Vous dites donc que l’Europe de 2016 n’existe plus?
“Pour Trump, c’est la loi du plus fort qui prévaut. Dès qu’il sent que sa proie est affaiblie, il la frappe d’autant plus. L’Europe est affaiblie et, comparée à 2016, elle ne peut plus tenir tête. À l’époque, il n’y avait pas encore la guerre en Ukraine, et nous étions encore relativement indépendants en matière d’approvisionnement énergétique. Tout cela a changé.”
“En outre, en 2016, l’IRA (Inflation Reduction Act) n’existait pas encore. Cette loi, adoptée sous Biden, visait à réduire l’inflation américaine et à stimuler l’économie verte en accordant des subventions et des tarifs énergétiques avantageux aux entreprises qui développaient leur activité aux États-Unis. L’objectif était de maîtriser l’inflation, mais en conséquence, de nombreuses entreprises européennes ont décidé de délocaliser tout ou partie de leur production aux États-Unis, attirées par ces avantages.”
Y a-t-il un risque que notre secteur chimique, très important, suive le même chemin?
“Le week-end dernier, j’ai donné une conférence à l’Université de Louvain sur le cœur économique de la Belgique, à savoir le commerce international. Beaucoup ont été surpris d’apprendre que nos principales exportations ne sont pas la bière et le chocolat, mais la chimie et la pharmacie. Le secteur chimique est essentiel, représentant 30 % de nos exportations, tandis que la bière et le chocolat ne comptent que pour 7 %. Ces produits alimentaires emblématiques sont bien moins stratégiques que la chimie, la pharmacie, la construction mécanique et les transports.”
Ces secteurs représentent donc des centaines de milliers d’emplois?
“Je ne peux pas donner de chiffre exact, mais il y a quelques années, la Banque nationale avait publié une étude montrant qu’un travailleur sur trois est lié, directement ou indirectement, au commerce. Cela représente un nombre énorme d’emplois!”
Sous l’impulsion de l’IRA, l’entreprise technologique IMEC a ouvert une filiale aux États-Unis. Pourquoi Janssen Pharmaceutica, un de nos fleurons industriels qui fait aujourd’hui partie de Johnson & Johnson, ne suivrait-elle pas le même chemin?
“Je ne pense pas que les grands groupes pharmaceutiques partiront immédiatement, car la demande en médicaments reste très élevée en Europe, et il est préférable de travailler avec des acteurs et des distributeurs locaux. Il y aura toujours une présence pharmaceutique en Europe, et sans doute aussi dans notre pays. Mais si les exportations sont mises sous pression, cela se fera ressentir. Le commerce intercontinental est d’ailleurs en léger recul, ce qui nous affaiblit. Entre les crises géopolitiques, notre dépendance à l’énergie et aux matières premières, et le risque de voir nos entreprises délocaliser, nous ne pouvons plus frapper du poing sur la table comme avant.”
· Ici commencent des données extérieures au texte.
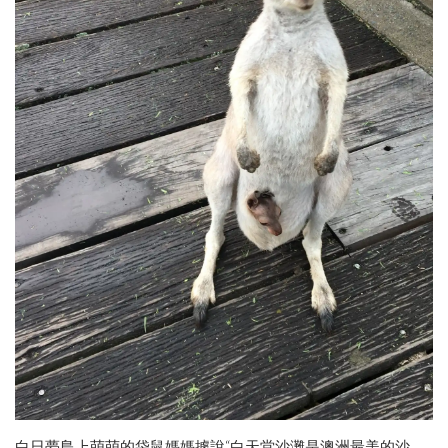
白日夢島上萌萌的袋鼠媽媽據說“白天堂沙灘是澳洲最美的沙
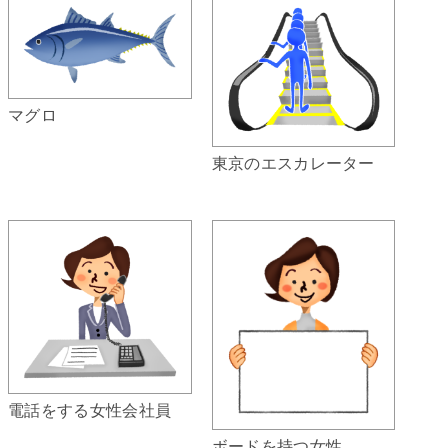
マグロ
東京のエスカレーター
電話をする女性会社員
ボードを持つ女性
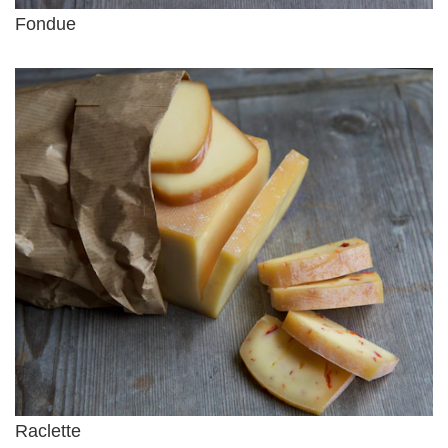
Fondue
Raclette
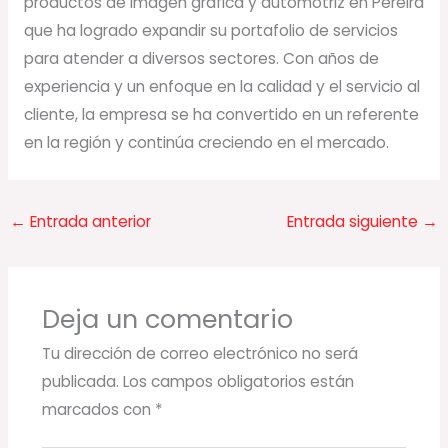
productos de imagen gráfica y automotriz en Pereira
que ha logrado expandir su portafolio de servicios
para atender a diversos sectores. Con años de
experiencia y un enfoque en la calidad y el servicio al
cliente, la empresa se ha convertido en un referente
en la región y continúa creciendo en el mercado.
←
Entrada anterior
Entrada siguiente
→
Deja un comentario
Tu dirección de correo electrónico no será
publicada.
Los campos obligatorios están
marcados con
*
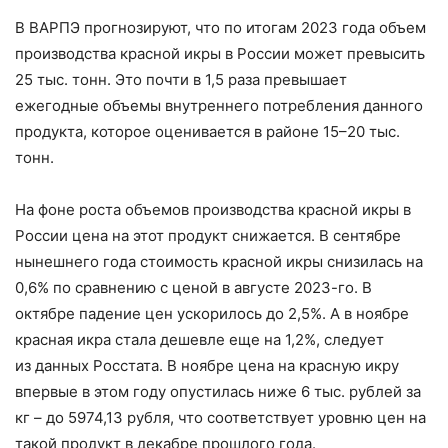
В ВАРПЭ прогнозируют, что по итогам 2023 года объем
производства красной икры в России может превысить
25 тыс. тонн. Это почти в 1,5 раза превышает
ежегодные объемы внутреннего потребления данного
продукта, которое оценивается в районе 15–20 тыс.
тонн.
На фоне роста объемов производства красной икры в
России цена на этот продукт снижается. В сентябре
нынешнего года стоимость красной икры снизилась на
0,6% по сравнению с ценой в августе 2023-го. В
октябре падение цен ускорилось до 2,5%. А в ноябре
красная икра стала дешевле еще на 1,2%, следует
из данных Росстата. В ноябре цена на красную икру
впервые в этом году опустилась ниже 6 тыс. рублей за
кг – до 5974,13 рубля, что соответствует уровню цен на
такой продукт в декабре прошлого года.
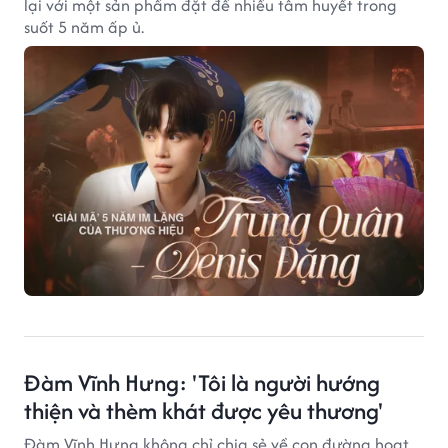
lại với một sản phẩm đặt để nhiều tâm huyết trong
suốt 5 năm ấp ủ.
Đàm Vĩnh Hưng: 'Tôi là người hướng
thiện và thèm khát được yêu thương'
Đàm Vĩnh Hưng không chỉ chia sẻ về con đường hoạt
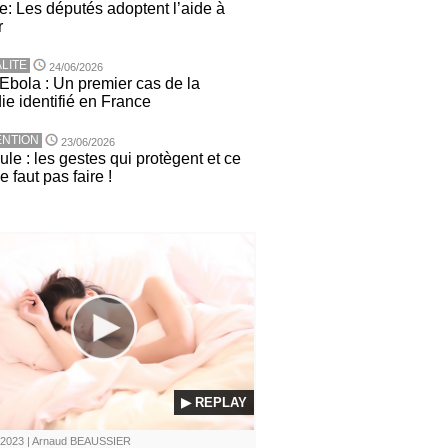
e: Les députés adoptent l’aide à
r
LITE
24/06/2026
 Ebola : Un premier cas de la
ie identifié en France
NTION
23/06/2026
le : les gestes qui protègent et ce
ne faut pas faire !
▶ REPLAY
/2023 | Arnaud BEAUSSIER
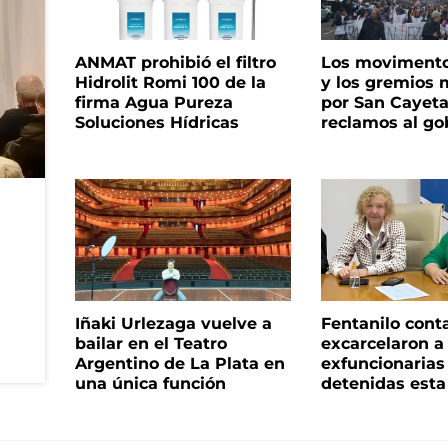
ANMAT prohibió el filtro
Los movimento
Hidrolit Romi 100 de la
y los gremios
firma Agua Pureza
por San Cayet
Soluciones Hídricas
reclamos al go
Iñaki Urlezaga vuelve a
Fentanilo cont
bailar en el Teatro
excarcelaron a 
Argentino de La Plata en
exfuncionaria
una única función
detenidas est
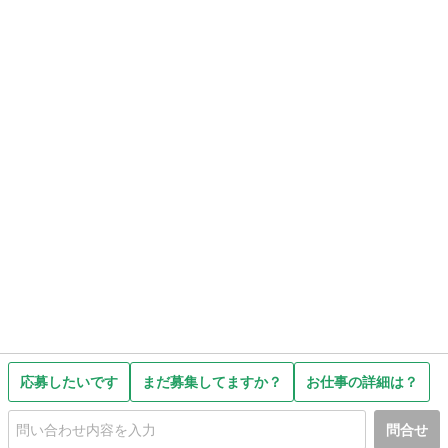
応募したいです
まだ募集してますか？
お仕事の詳細は？
問合せ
Nous sommes moins dépendants des États-Unis que de nombreux autres pays européens: pour l’UE, ils représentent la première destination hors du continent, avec 20 % des exportations, contre 6 % pour notre pays
Les États-Unis sont-ils incontournables, en tant que partenaire commercial?
“Les États-Unis ne sont pas le principal partenaire pour la Belgique: nous exportons principalement vers l’Allemagne, la France et les Pays-Bas, qui sont nos trois plus grands marchés. Mais pour l’Europe, les États-Unis représentent la première destination hors du continent, avec 20 % des exportations, contre 6 % pour notre pays. Nous sommes donc moins dépendants des États-Unis que de nombreux autres pays européens. Attention toutefois, cela concerne le commerce direct. 17 % des exportations belges vont vers l’Allemagne, mais ce pays exporte lui-même énormément vers les États-Unis. Il faut donc aussi prendre en compte l’ensemble du paysage commercial européen.”